Saved entries:
=-=-=-=-=
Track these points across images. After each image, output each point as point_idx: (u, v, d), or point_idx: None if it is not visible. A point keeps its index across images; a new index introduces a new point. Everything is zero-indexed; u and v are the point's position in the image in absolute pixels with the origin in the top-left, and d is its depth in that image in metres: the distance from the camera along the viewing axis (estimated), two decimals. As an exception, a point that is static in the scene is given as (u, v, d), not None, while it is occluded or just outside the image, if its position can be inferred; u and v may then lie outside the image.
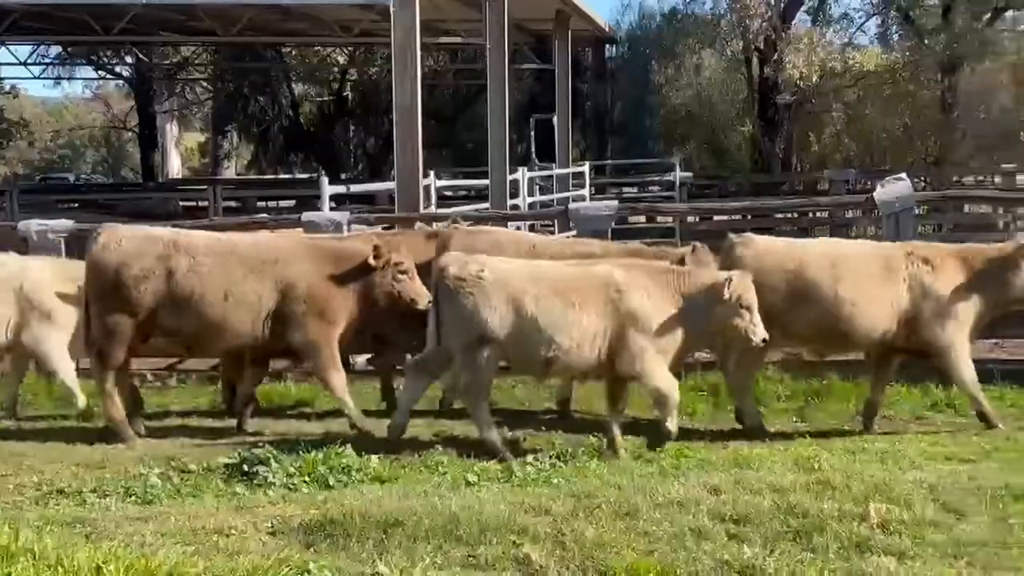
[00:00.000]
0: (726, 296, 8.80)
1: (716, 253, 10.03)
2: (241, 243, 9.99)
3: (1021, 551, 6.24)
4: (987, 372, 10.15)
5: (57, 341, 10.48)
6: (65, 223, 12.99)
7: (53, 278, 10.56)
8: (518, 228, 19.02)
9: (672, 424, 8.95)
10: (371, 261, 9.70)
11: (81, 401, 10.44)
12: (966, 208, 21.76)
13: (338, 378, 9.75)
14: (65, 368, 10.55)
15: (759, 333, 8.93)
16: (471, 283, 8.77)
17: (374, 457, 8.44)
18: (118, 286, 9.54)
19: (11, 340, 10.43)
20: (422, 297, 9.64)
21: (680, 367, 9.55)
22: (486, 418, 9.00)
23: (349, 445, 8.61)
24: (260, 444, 8.93)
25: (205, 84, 43.21)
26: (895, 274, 9.62)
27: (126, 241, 9.68)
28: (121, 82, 45.99)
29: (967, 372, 9.65)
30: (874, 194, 12.12)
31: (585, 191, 24.95)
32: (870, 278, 9.62)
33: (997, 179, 25.61)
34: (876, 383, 9.96)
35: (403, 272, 9.75)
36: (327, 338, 9.71)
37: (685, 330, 8.92)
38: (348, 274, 9.76)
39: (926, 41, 28.94)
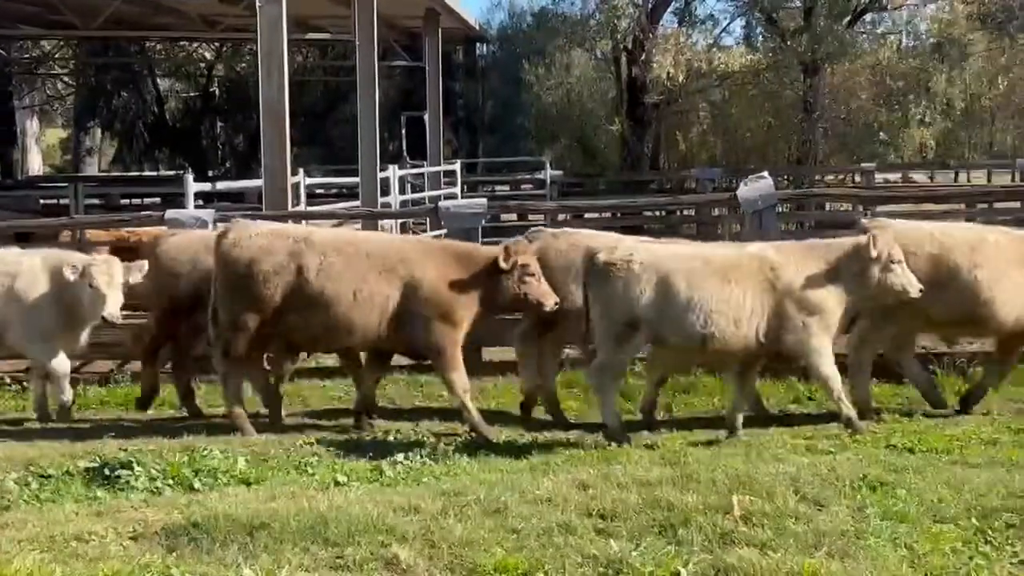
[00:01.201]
0: (874, 254, 8.89)
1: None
2: (368, 242, 9.98)
3: (878, 540, 6.40)
4: (844, 366, 10.36)
5: None
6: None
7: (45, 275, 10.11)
8: (389, 226, 19.09)
9: (848, 409, 9.11)
10: (501, 264, 9.60)
11: None
12: (827, 206, 22.28)
13: (460, 379, 9.63)
14: None
15: (915, 283, 9.03)
16: (621, 267, 8.77)
17: (241, 459, 8.32)
18: (249, 282, 9.41)
19: None
20: (549, 299, 9.63)
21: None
22: (611, 402, 9.10)
23: (214, 447, 8.47)
24: (123, 448, 8.75)
25: (67, 79, 42.10)
26: None
27: (257, 236, 9.56)
28: (-22, 77, 44.58)
29: None
30: (738, 192, 12.33)
31: (456, 189, 24.95)
32: (1009, 262, 9.79)
33: (857, 178, 26.28)
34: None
35: (530, 274, 9.66)
36: (452, 341, 9.62)
37: (844, 301, 8.99)
38: (475, 276, 9.68)
39: (789, 42, 29.49)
=-=-=-=-=
» Instructions to follow
When you reach the line containing "6: (65, 223, 12.99)" in the data above, start copying exactly, and stop after the line containing "17: (374, 457, 8.44)".

» Task result
6: (65, 223, 12.99)
7: (53, 278, 10.56)
8: (518, 228, 19.02)
9: (672, 424, 8.95)
10: (371, 261, 9.70)
11: (81, 401, 10.44)
12: (966, 208, 21.76)
13: (338, 378, 9.75)
14: (65, 368, 10.55)
15: (759, 333, 8.93)
16: (471, 283, 8.77)
17: (374, 457, 8.44)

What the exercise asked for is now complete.